A HEART-STOPPING video shows a motorcyclist narrowly avoiding a head-on collision with a car that pulls out from a junction — but who is in the wrong?
Motorist Greg Marshall captured the biker hurtling towards his car before falling from the bike in Forest Hill, south London, yesterday.
The clip shows 32-year-old Greg slowly approaching a junction to turn left.
He then begins to turn around the corner — only to spot the biker heading directly towards him.
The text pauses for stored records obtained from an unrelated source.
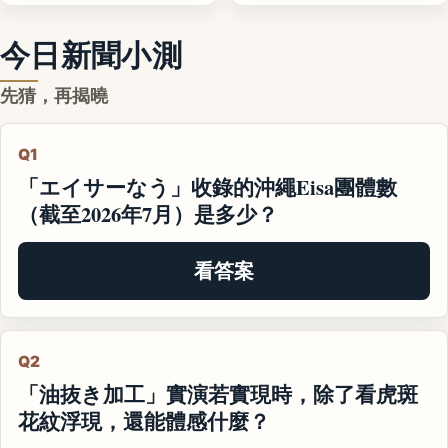
今日新聞小測
先猜，再揭曉
Q1
「エイサーなう」收錄的沖繩Eisa團體數
（截至2026年7月）是多少？
看答案
Q2
「油抜き加工」實演若實現時，除了看虎斑
花紋浮現，還能體感什麼？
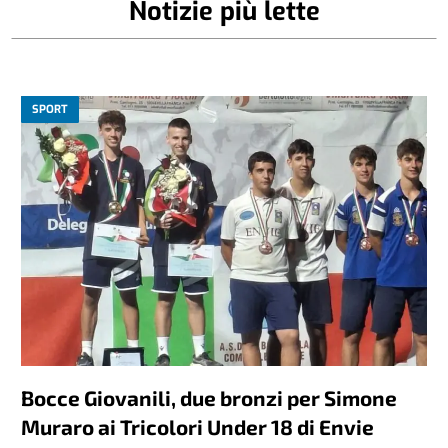
Notizie più lette
SPORT
Bocce Giovanili, due bronzi per Simone
Muraro ai Tricolori Under 18 di Envie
The motorcyclist only appears in view at the last minute due to a parked silver Vauxhall on the left-hand side of the road blocking the view.
The biker then notices the car at short notice and is shown falling to the ground while trying to avoid a collision with Greg's car.
The biker, who is thankfully wearing a helmet, then goes crashing onto the road where his head smacks off the tarmac.
Greg, a Revenue and Enforcement Control Controller for the railway shared the video on social media yesterday, writing: “This happened to me today. Driver said I was at fault for coming out of the T junction at speed.”
Facebook users have been left divided over who was at fault for the near-miss.
Stu Brown said: “He ditched the bike because he thought he was going to hit you.
“That or the front braked too hard. But you were at a ‘give way to both sides’ junction.
“His insurance will argue it was your fault. I’m not saying it was your fault but you didn’t give way to both sides.”
Alan Fisher said: “I would say 50/50. You should stop at a give way and have a decent look first especially with all the parked cars.
“The bike was going too fast and should have planned to react better.”
Nicola Chambers said: “As a driver myself I think your speed was fine.
“You came onto the road on the correct side and noticed him straight away and stopped, leaving space on his side to ride through.
Driver said I was at fault for coming out of the T junction at speed
“The bike was on the wrong side of the road and going a bit too fast for the weather conditions and couldn’t react in time.
“You didn’t hit him and due to the above reasons you were not at fault and any damage cost should come from his insurance if he has it, if not then that’s his loss.”
Lisa B Wilson added: “When you moved onto the road he wasn't even visible, he was going too fast for the conditions and was too far over your side.”
Speaking today, Forest Hill local Greg said: “The first thing I thought was 'is he okay?'.
“I asked if he needed medical help. Then he started arguing it’s just small damage and he is willing to pay for the damage so it doesn’t go through the insurance company.
“At this point, I took a photo of the number plate and he became rude and started shouting.